As a company headquartered in London, we at Mediolana have got used to being unusual in caring about what we eat: the dining culture of the UK’s capital is dominated by pre-packaged or cheap takeaway convenience foods, with high streets the length and breadth of the capital (though ironically not our very own Kensington High Street) dominated by fried chicken, sandwich, sushi and burger outlets – shrines to our desire for speed.
Of course, some are better than others – there is a big difference between gnawing down the pork hormone-infested chicken (‘chork’) proffered in the cheaper dives specialising in industrial meat products and tucking into a premium, pan-fried masterpiece of the kind available at Gourmet Burger Kitchen – but nevertheless, London is a city where food is outsourced and where many people’s idea of cooking stretches no further than the nearest microwave.
So it was with some shock that our Creative Director & CSO digested some recent figures on microwave ownership (.xls file) from Euromonitor: while a predictable 92.5% of households in the United Kingdom possess one of these devices, and this figure rises to 94.2% in Japan and a stunning 95.8% in the United States, not everyone has concluded that the microwave oven represents the pinnacle in culinary excellence.

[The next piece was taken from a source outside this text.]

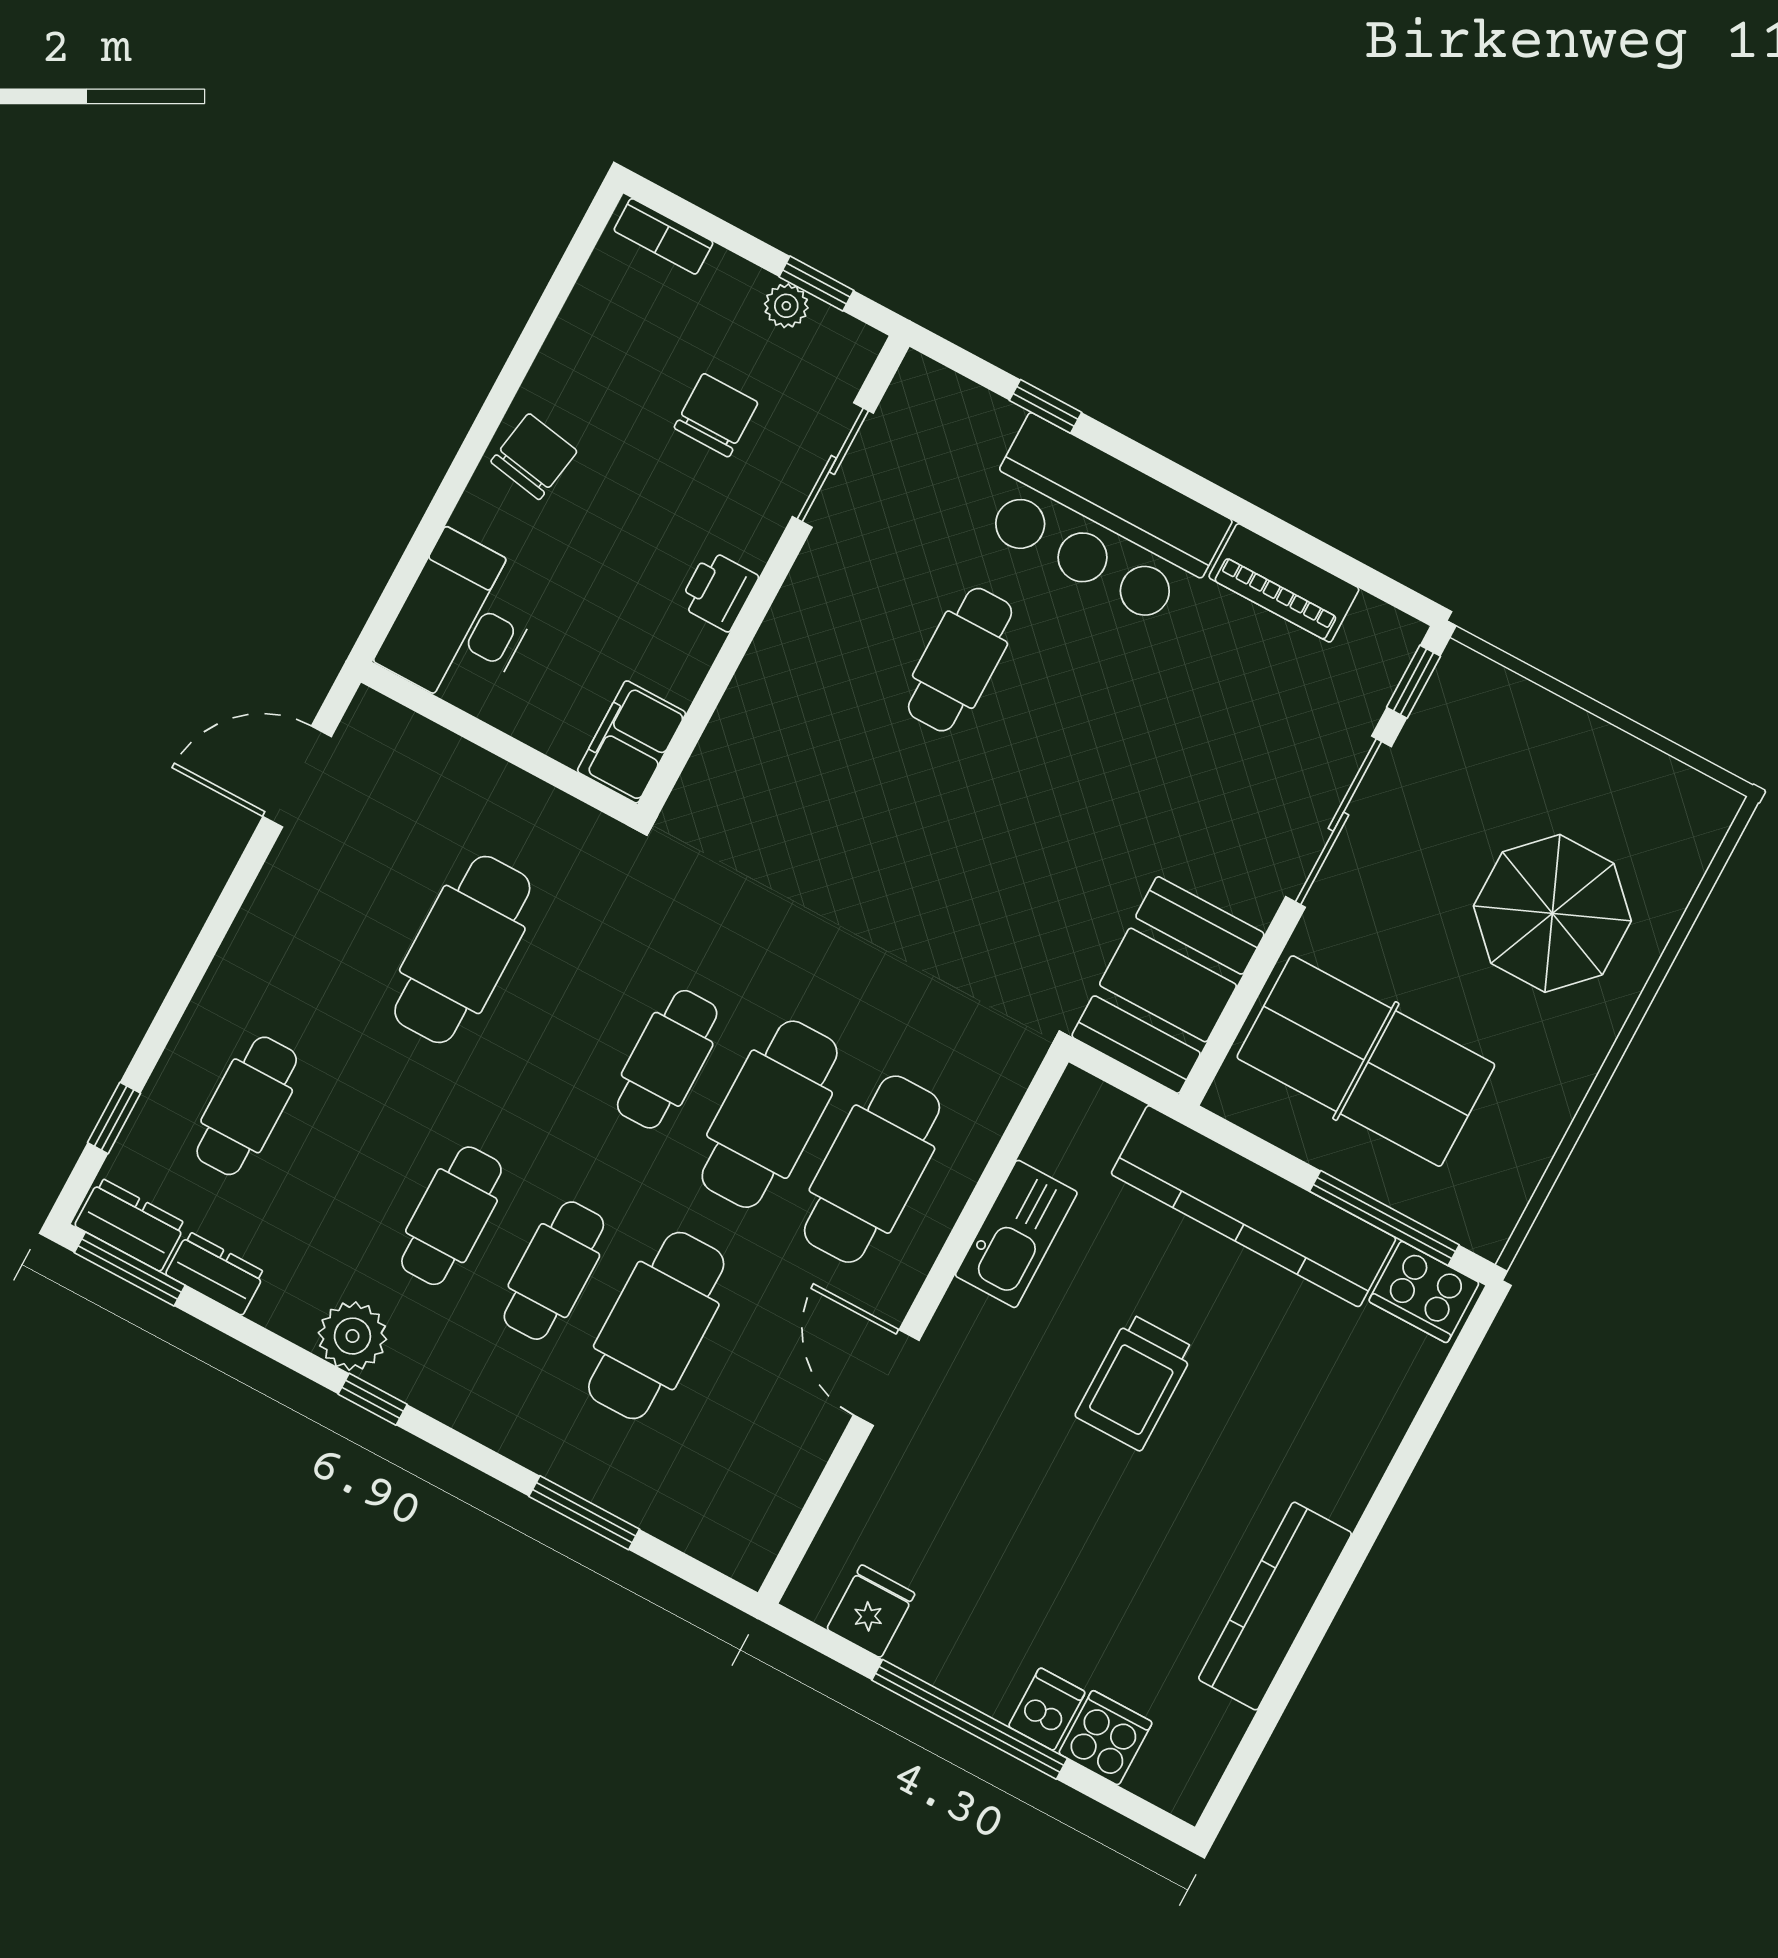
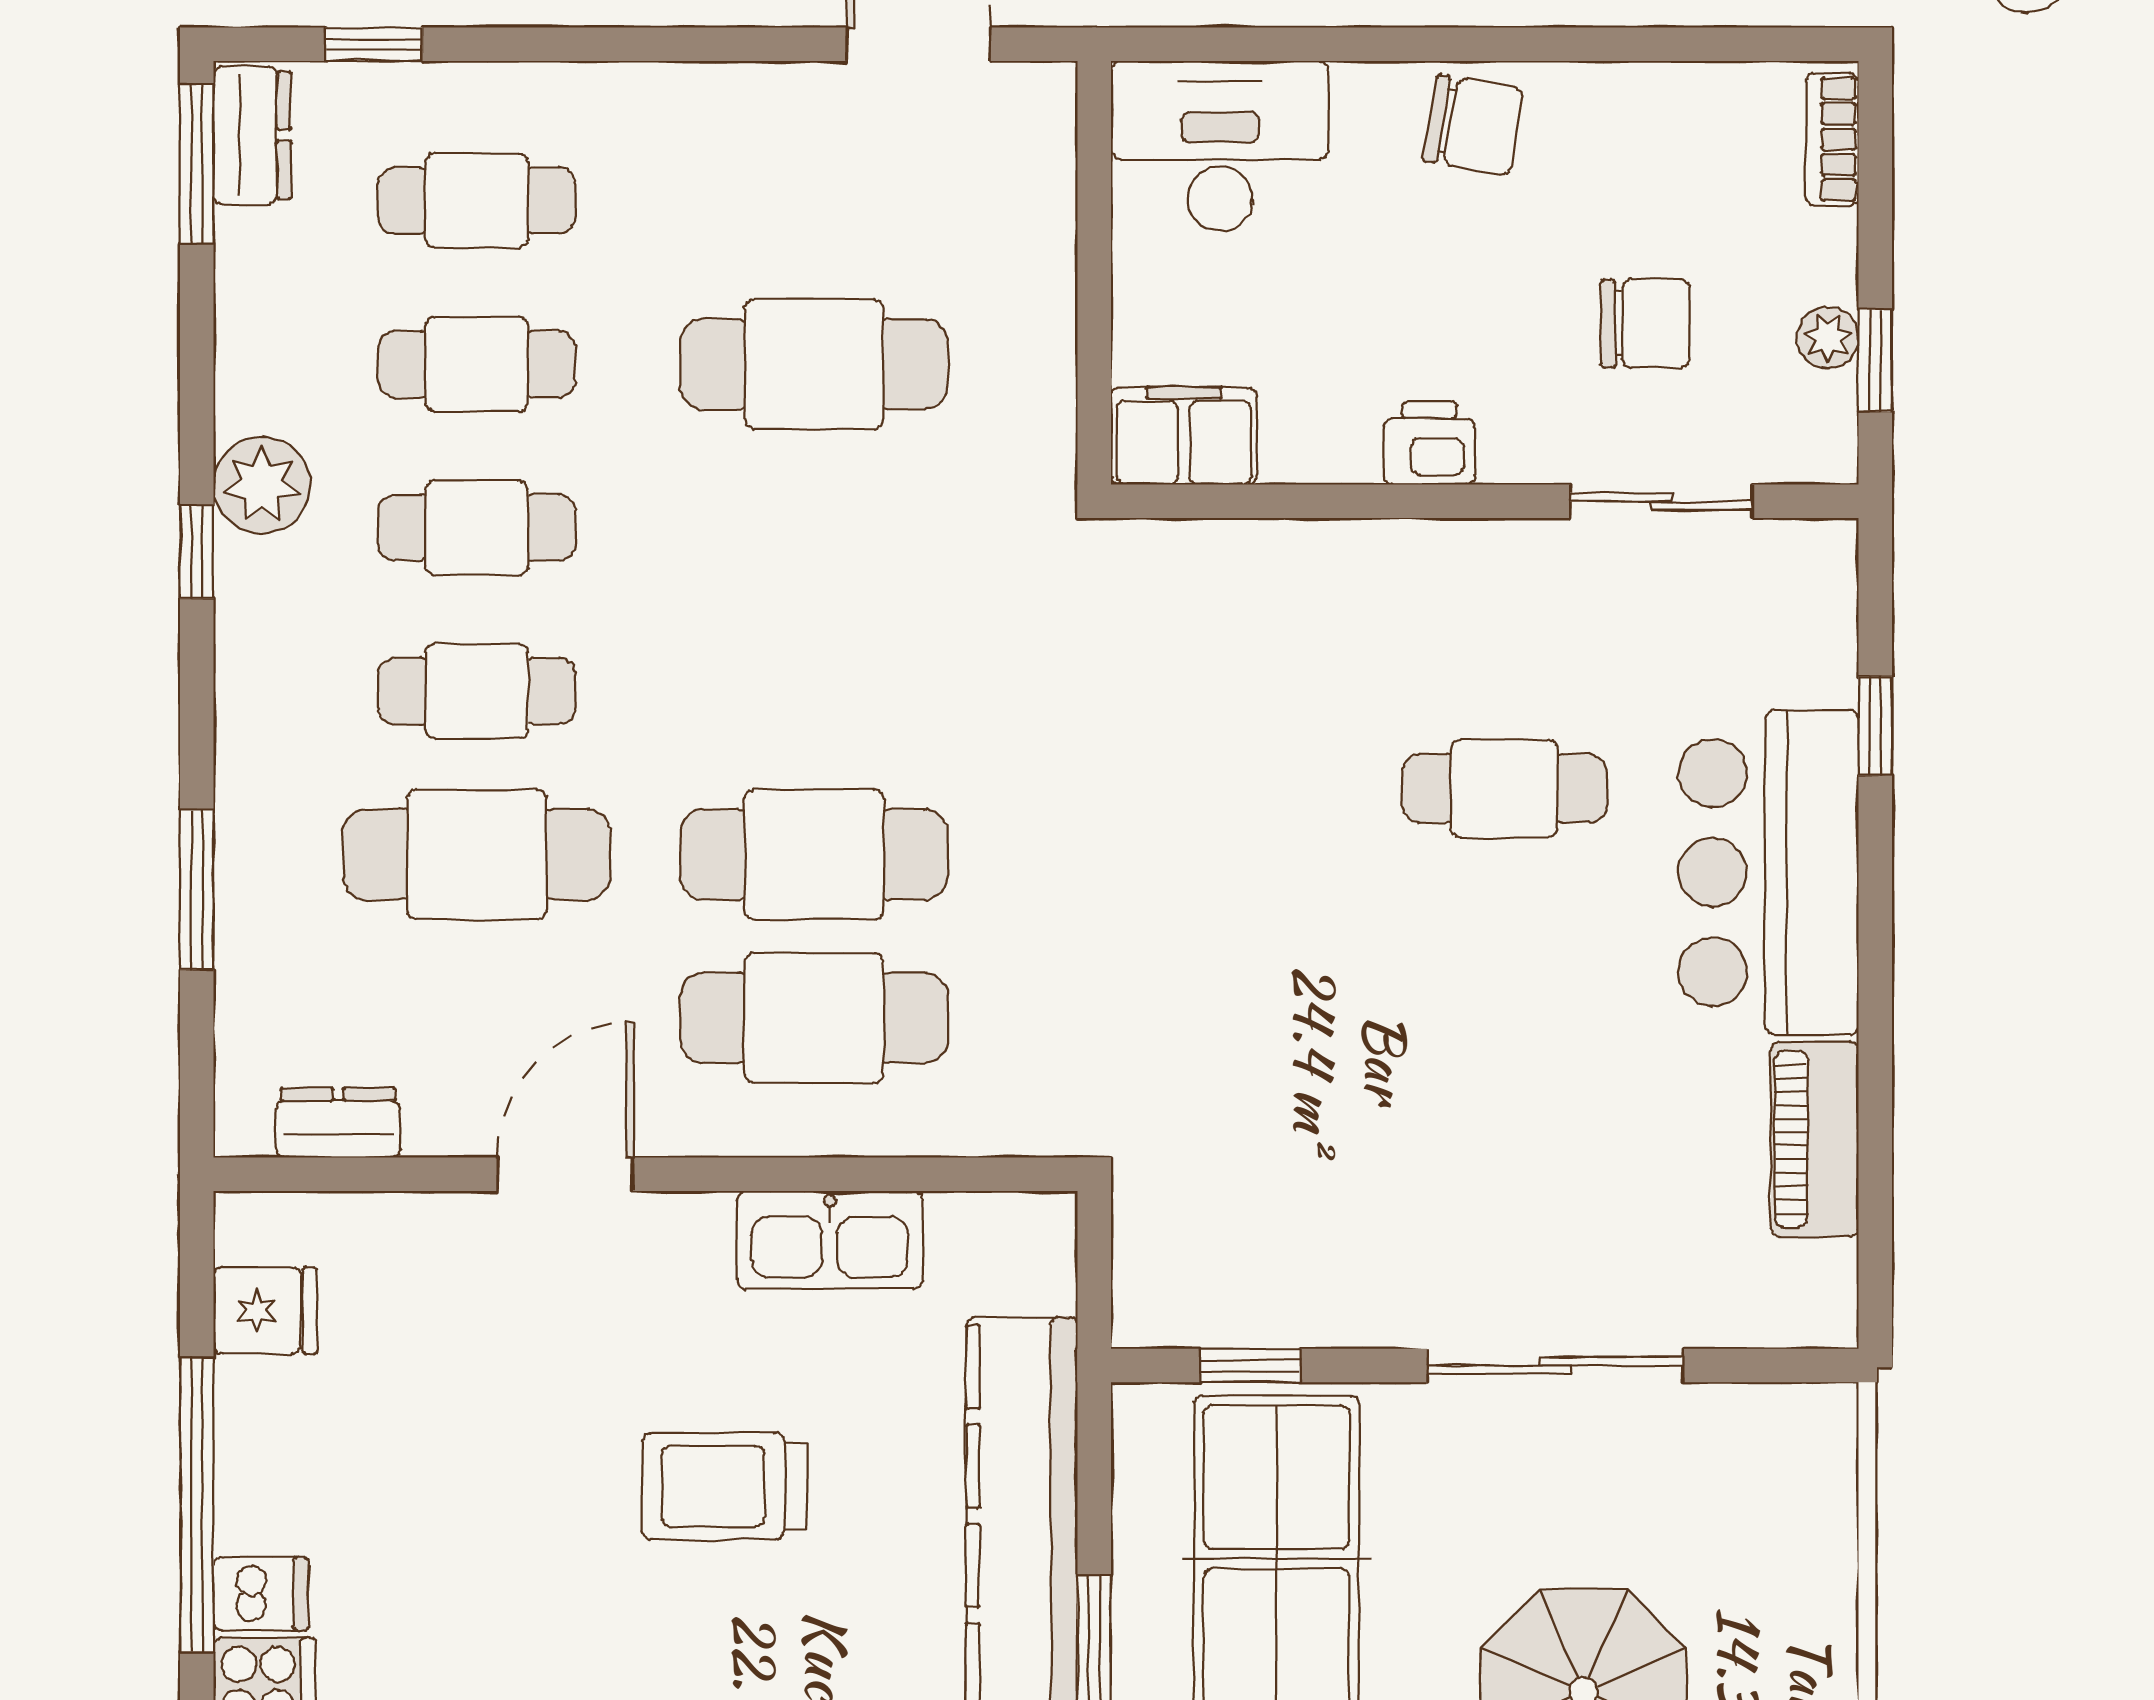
window: (1413, 682) -> (1250, 1365), moved
booth: (1168, 985) -> (1239, 1263), removed
cafe table: (667, 1059) -> (477, 364), moved
dresser: (215, 1273) -> (338, 1123), moved, turned -90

Only 67.5% of households in Singapore vaunt a microwave; under half of all Chilean residences have one; while nearly two-thirds of Brazilian households do not have a microwave. Most strikingly, nearly 94% of Turkish households are microwave-less.
Microwave ovens are ridiculously cheap devices, with a branded one available for around €50.00; therefore, they are not beyond the reach of any middle-income household virtually anywhere in the world. But these figures serve as a reminder that culture determines the uses of technology far more than we tend to realise.
Italy, a country which is not included in this set of statistics but which also has legendarily low microwave oven penetration levels (nearly 80% of Italian households do not possess this device), is presently experiencing a boom in home cooking – bestselling titles in Italian newsagents now include Cucina Economica (‘Economic Cooking’) and Cucina della Nonna (‘Grandmother’s Cooking’) – which would be unthinkable in London. But given that the Italian food resurgence is driven by economics, will even convenience-defined cultures be forced to change the habits of a lifetime?